* SUPPLIED PASSAGE
"""

Renewable fuels and chemicals company Amyris, Inc. and GOL Linhas Aéreas Inteligentes S.A., the largest low-cost and low-fare airline in Latin America, signed a memorandum of understanding that could pave the way for GOL commercial flights to use Amyris renewable jet fuel in 2014. The anticipated partnership was announced during the first commercial flight with a renewable jet fuel in Brazil by the airline earlier today.

Under the memorandum of understanding, GOL and Amyris will work together to establish a framework for bringing Amyris renewable jet fuel produced from Brazilian sugarcane (direct sugar to hydrocarbon pathway, DSHC) to GOL’s commercial flights following regulatory approvals and validation by standard-setting bodies, including ASTM International and Brazil’s Oil, Gas and Biofuels Agency (ANP).

"""

* DATA RECORDS

"""

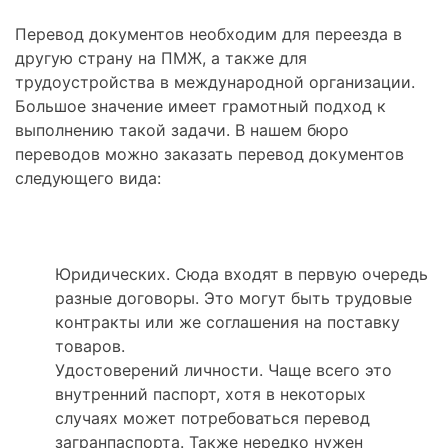
Перевод документов необходим для переезда в
другую страну на ПМЖ, а также для
трудоустройства в международной организации.
Большое значение имеет грамотный подход к
выполнению такой задачи. В нашем бюро
переводов можно заказать перевод документов
следующего вида:
Юридических. Сюда входят в первую очередь
разные договоры. Это могут быть трудовые
контракты или же соглашения на поставку
товаров.
Удостоверений личности. Чаще всего это
внутренний паспорт, хотя в некоторых
случаях может потребоваться перевод
загранпаспорта. Также нередко нужен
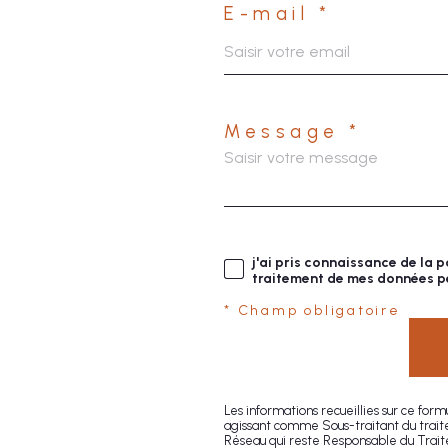
E-mail *
Message *
j'ai pris connaissance de la p
traitement de mes données pe
* Champ obligatoire
Les informations recueillies sur ce for
agissant comme Sous-traitant du traite
Réseau qui reste Responsable du Trai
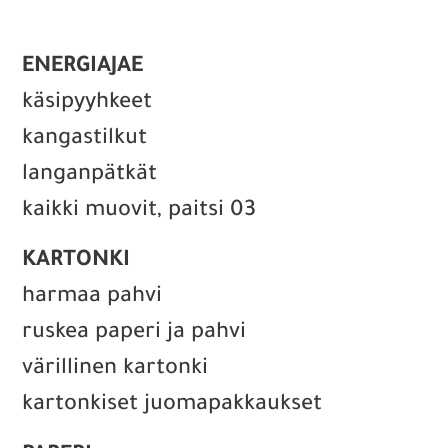
ENERGIAJAE
käsipyyhkeet
kangastilkut
langanpätkät
kaikki muovit, paitsi 03
KARTONKI
harmaa pahvi
ruskea paperi ja pahvi
värillinen kartonki
kartonkiset juomapakkaukset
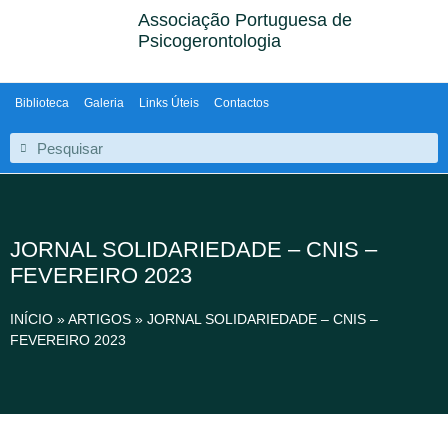
Associação Portuguesa de
Psicogerontologia
Biblioteca
Galeria
Links Úteis
Contactos
JORNAL SOLIDARIEDADE – CNIS –
FEVEREIRO 2023
INÍCIO
»
ARTIGOS
»
JORNAL SOLIDARIEDADE – CNIS –
FEVEREIRO 2023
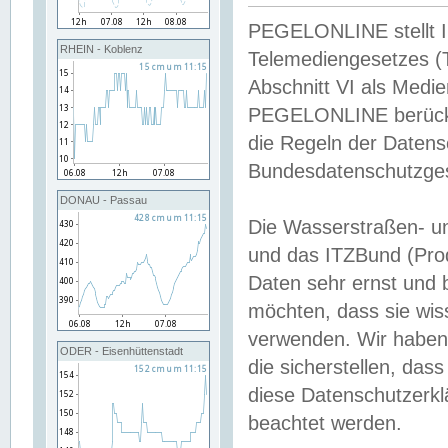
PEGELONLINE stellt Inh
RHEIN - Koblenz
Telemediengesetzes (
Abschnitt VI als Medie
PEGELONLINE berücksi
die Regeln der Date
Bundesdatenschutzge
DONAU - Passau
Die Wasserstraßen- u
und das ITZBund (Pro
Daten sehr ernst und 
möchten, dass sie wis
verwenden. Wir haben
ODER - Eisenhüttenstadt
die sicherstellen, das
diese Datenschutzerkl
beachtet werden.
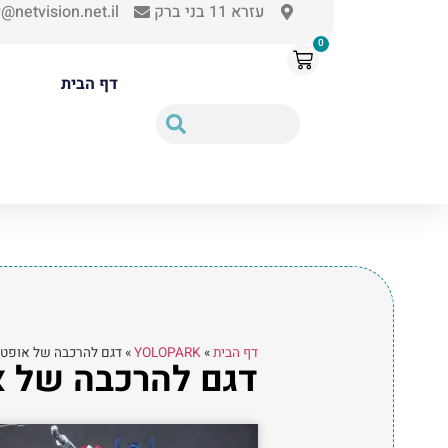
עזרא 11 בני ברק
@netvision.net.il
0
דף הבית
דף הבית
»
YOLOPARK
»
דגם להרכבה של אופטימוס פריים 
דגם להרכבה של אופטימוס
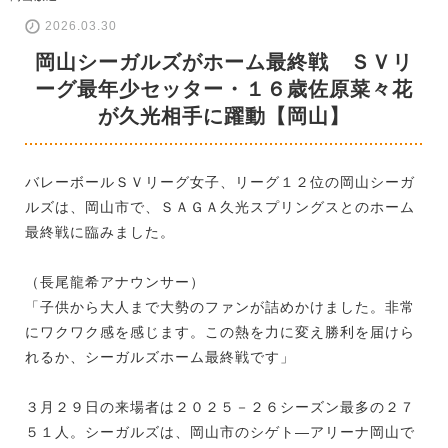
2026.03.30
岡山シーガルズがホーム最終戦 ＳＶリ
ーグ最年少セッター・１６歳佐原菜々花
が久光相手に躍動【岡山】
バレーボールＳＶリーグ女子、リーグ１２位の岡山シーガ
ルズは、岡山市で、ＳＡＧＡ久光スプリングスとのホーム
最終戦に臨みました。
（長尾龍希アナウンサー）
「子供から大人まで大勢のファンが詰めかけました。非常
にワクワク感を感じます。この熱を力に変え勝利を届けら
れるか、シーガルズホーム最終戦です」
３月２９日の来場者は２０２５－２６シーズン最多の２７
５１人。シーガルズは、岡山市のシゲト―アリーナ岡山で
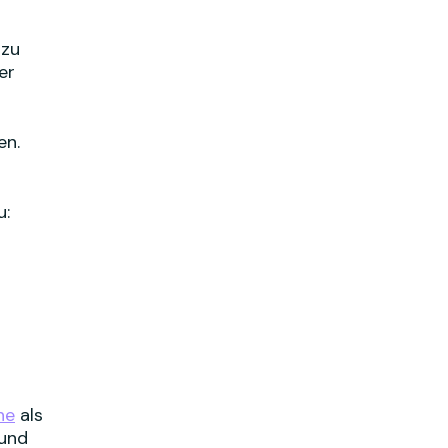
 zu
er
en.
u:
n
he
als
 und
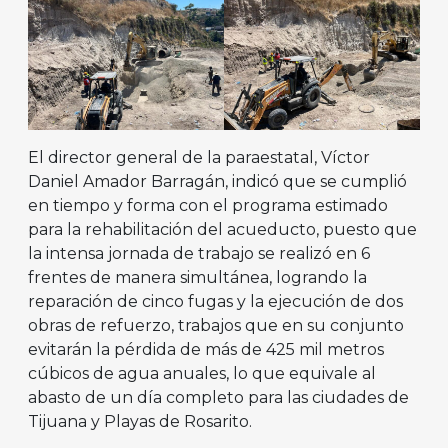
El director general de la paraestatal, Víctor
Daniel Amador Barragán, indicó que se cumplió
en tiempo y forma con el programa estimado
para la rehabilitación del acueducto, puesto que
la intensa jornada de trabajo se realizó en 6
frentes de manera simultánea, logrando la
reparación de cinco fugas y la ejecución de dos
obras de refuerzo, trabajos que en su conjunto
evitarán la pérdida de más de 425 mil metros
cúbicos de agua anuales, lo que equivale al
abasto de un día completo para las ciudades de
Tijuana y Playas de Rosarito.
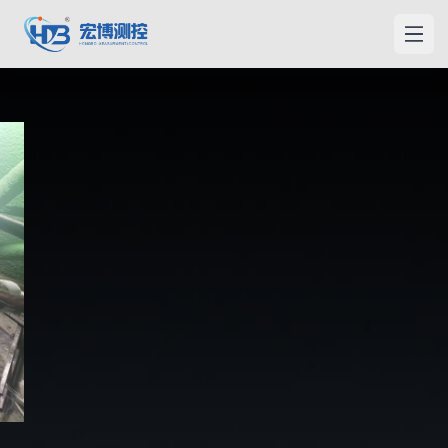
宏博測控
メニ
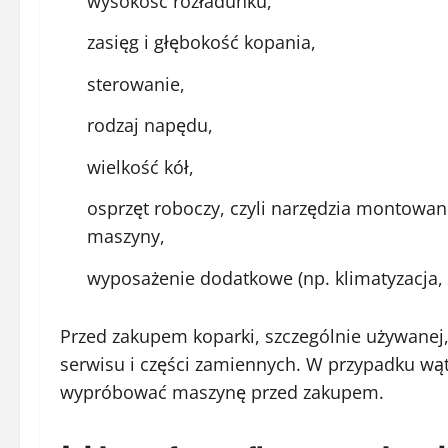
wysokość rozładunku,
zasięg i głębokość kopania,
sterowanie,
rodzaj napędu,
wielkość kół,
osprzęt roboczy, czyli narzędzia montowan
maszyny,
wyposażenie dodatkowe (np. klimatyzacja, 
Przed zakupem koparki, szczególnie używanej,
serwisu i części zamiennych. W przypadku wątp
wypróbować maszynę przed zakupem.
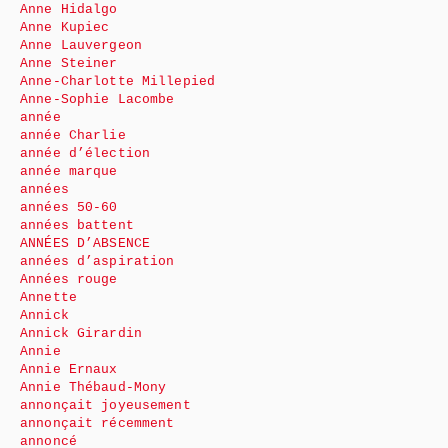
Anne Hidalgo
Anne Kupiec
Anne Lauvergeon
Anne Steiner
Anne-Charlotte Millepied
Anne-Sophie Lacombe
année
année Charlie
année d’élection
année marque
années
années 50-60
années battent
ANNÉES D’ABSENCE
années d’aspiration
Années rouge
Annette
Annick
Annick Girardin
Annie
Annie Ernaux
Annie Thébaud-Mony
annonçait joyeusement
annonçait récemment
annoncé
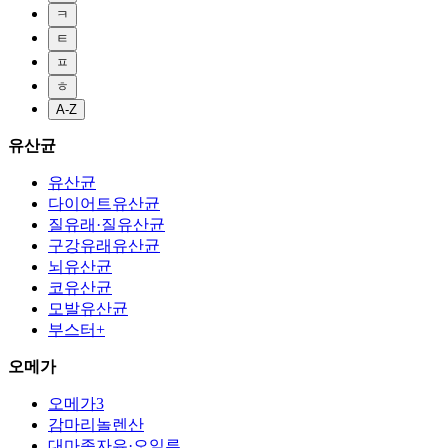
ㅋ
ㅌ
ㅍ
ㅎ
A-Z
유산균
유산균
다이어트유산균
질유래·질유산균
구강유래유산균
뇌유산균
코유산균
모발유산균
부스터+
오메가
오메가3
감마리놀렌산
대마종자유·오일류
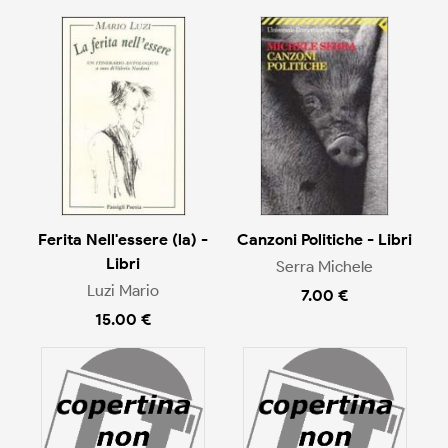
Ferita Nell'essere (la) -
Canzoni Politiche - Libri
Libri
Serra Michele
Luzi Mario
7.00 €
15.00 €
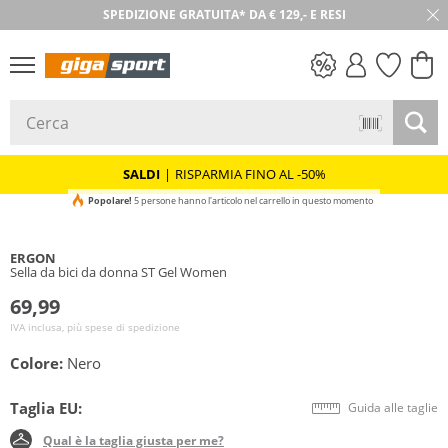
SPEDIZIONE GRATUITA* DA € 129,- E RESI
30 GIORNI DI RESO
SALDI
SALDI
|
RISPARMIA FINO AL -50%
Popolare!
5 persone hanno l'articolo nel carrello in questo momento
ERGON
Sella da bici da donna ST Gel Women
69,99
IVA inclusa, più spese di spedizione
Colore:
Nero
Taglia EU:
Guida alle taglie
Qual è la taglia giusta per me?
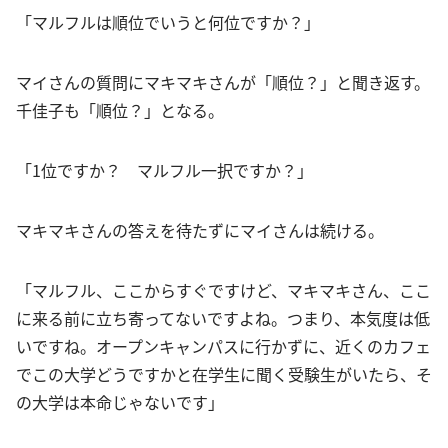
「マルフルは順位でいうと何位ですか？」
マイさんの質問にマキマキさんが「順位？」と聞き返す。
千佳子も「順位？」となる。
「1位ですか？ マルフル一択ですか？」
マキマキさんの答えを待たずにマイさんは続ける。
「マルフル、ここからすぐですけど、マキマキさん、ここ
に来る前に立ち寄ってないですよね。つまり、本気度は低
いですね。オープンキャンパスに行かずに、近くのカフェ
でこの大学どうですかと在学生に聞く受験生がいたら、そ
の大学は本命じゃないです」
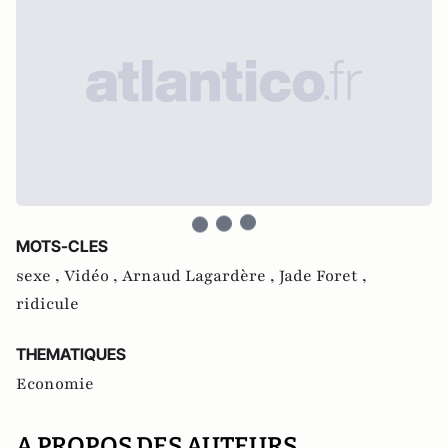
MOTS-CLES
sexe ,
Vidéo ,
Arnaud Lagardère ,
Jade Foret ,
ridicule
THEMATIQUES
Economie
A PROPOS DES AUTEURS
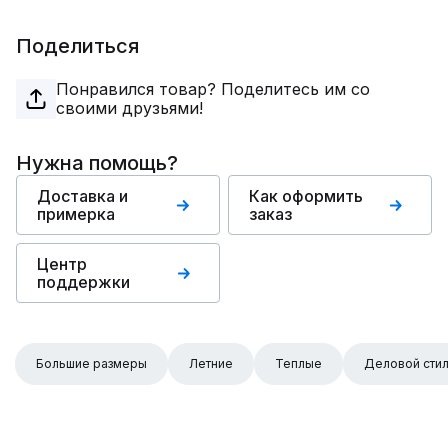
Поделиться
Понравился товар? Поделитесь им со
своими друзьями!
Нужна помощь?
Доставка и
Как оформить
примерка
заказ
Центр
поддержки
Большие размеры
Летние
Теплые
Деловой сти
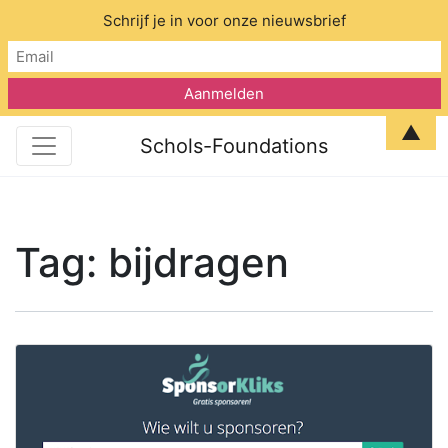
Schrijf je in voor onze nieuwsbrief
▲
Schols-Foundations
Tag:
bijdragen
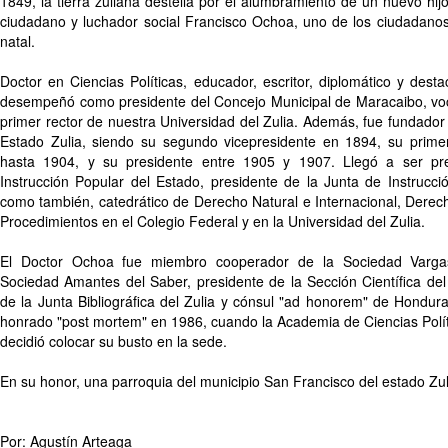
1849, la tierra zuliana destella por el alumbramiento de un nuevo hi
ciudadano y luchador social Francisco Ochoa, uno de los ciudadanos
natal.
Doctor en Ciencias Políticas, educador, escritor, diplomático y des
desempeñó como presidente del Concejo Municipal de Maracaibo, voca
primer rector de nuestra Universidad del Zulia. Además, fue fundado
Estado Zulia, siendo su segundo vicepresidente en 1894, su prime
hasta 1904, y su presidente entre 1905 y 1907. Llegó a ser pre
Instrucción Popular del Estado, presidente de la Junta de Instrucci
como también, catedrático de Derecho Natural e Internacional, Derec
Procedimientos en el Colegio Federal y en la Universidad del Zulia.
El Doctor Ochoa fue miembro cooperador de la Sociedad Vargas
Sociedad Amantes del Saber, presidente de la Sección Científica del
de la Junta Bibliográfica del Zulia y cónsul "ad honorem" de Hondur
honrado "post mortem" en 1986, cuando la Academia de Ciencias Polít
decidió colocar su busto en la sede.
En su honor, una parroquia del municipio San Francisco del estado Zul
Por: Agustín Arteaga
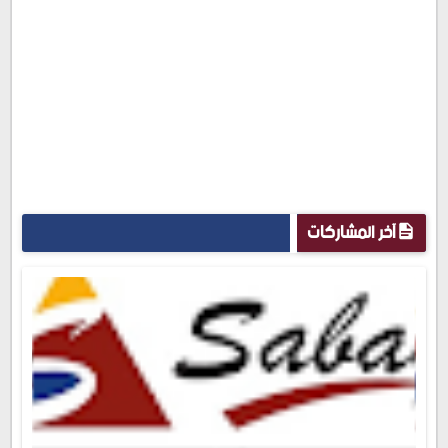
آخر المشاركات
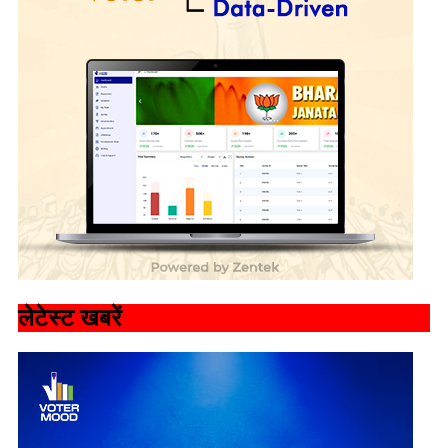
लेटेस्ट खबरें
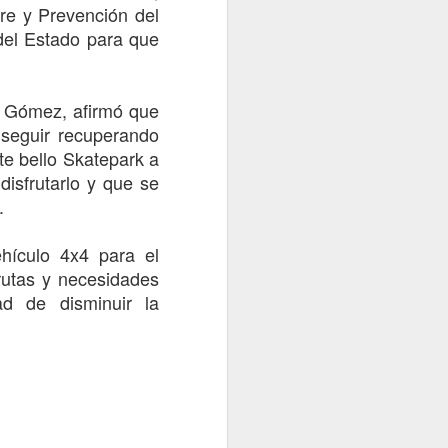
ere y Prevención del
 del Estado para que
é Gómez, afirmó que
 seguir recuperando
te bello Skatepark a
isfrutarlo y que se
”.
hículo 4x4 para el
 rutas y necesidades
ad de disminuir la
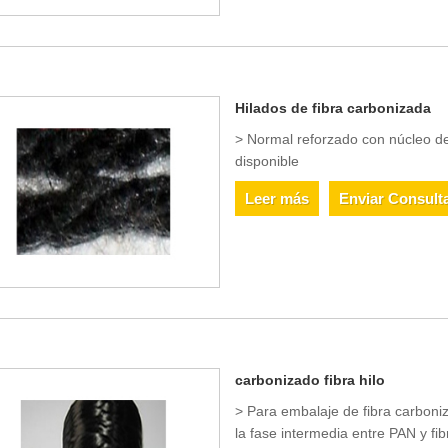
Hilados de fibra carbonizada
> Normal reforzado con núcleo d
disponible
Leer más
Enviar Consult
carbonizado fibra hilo
> Para embalaje de fibra carboniz
la fase intermedia entre PAN y 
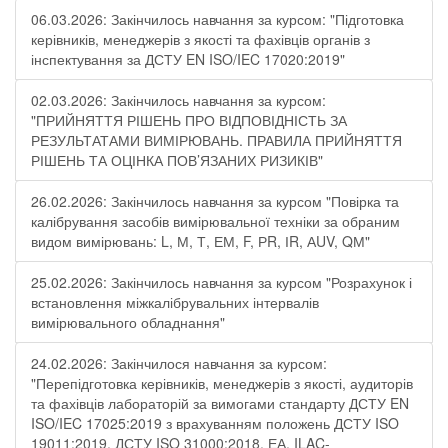
06.03.2026: Закінчилось навчання за курсом: "Підготовка
керівників, менеджерів з якості та фахівців органів з
інспектування за ДСТУ EN ISO/IEC 17020:2019"
02.03.2026: Закінчилось навчання за курсом:
"ПРИЙНЯТТЯ РІШЕНЬ ПРО ВІДПОВІДНІСТЬ ЗА
РЕЗУЛЬТАТАМИ ВИМІРЮВАНЬ. ПРАВИЛА ПРИЙНЯТТЯ
РІШЕНЬ ТА ОЦІНКА ПОВ’ЯЗАНИХ РИЗИКІВ"
26.02.2026: Закінчилось навчання за курсом "Повірка та
калібрування засобів вимірювальної техніки за обраним
видом вимірювань: L, М, Т, ЕМ, F, РR, ІR, АUV, QМ"
25.02.2026: Закінчилось навчання за курсом "Розрахунок і
встановлення міжкалібрувальних інтервалів
вимірювального обладнання"
24.02.2026: Закінчилося навчання за курсом:
"Перепідготовка керівників, менеджерів з якості, аудиторів
та фахівців лабораторій за вимогами стандарту ДСТУ EN
ISO/IEC 17025:2019 з врахуванням положень ДСТУ ISO
19011:2019, ДСТУ ISO 31000:2018, ЕА, ILAC-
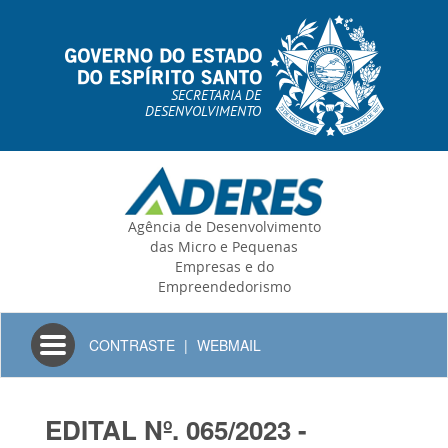
SECRETARIA DE
DESENVOLVIMENTO
Agência de Desenvolvimento
das Micro e Pequenas
Empresas e do
Empreendedorismo
Toggle
CONTRASTE
|
WEBMAIL
navigation
EDITAL Nº. 065/2023 -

"""

* DIRECTIVE 1
Copy the stretch from "Renewable fuels and" through "airline earlier today." from the passage on the Amyris and GOL renewable jet fuel agreement, word for word.
* DIRECTIVE 2
Pick out every line in the records that contains the string "керівників".

* YOUR RESPONSE 1
Renewable fuels and chemicals company Amyris, Inc. and GOL Linhas Aéreas Inteligentes S.A., the largest low-cost and low-fare airline in Latin America, signed a memorandum of understanding that could pave the way for GOL commercial flights to use Amyris renewable jet fuel in 2014. The anticipated partnership was announced during the first commercial flight with a renewable jet fuel in Brazil by the airline earlier today.

* YOUR RESPONSE 2
керівників, менеджерів з якості та фахівців органів з
"Перепідготовка керівників, менеджерів з якості, аудиторів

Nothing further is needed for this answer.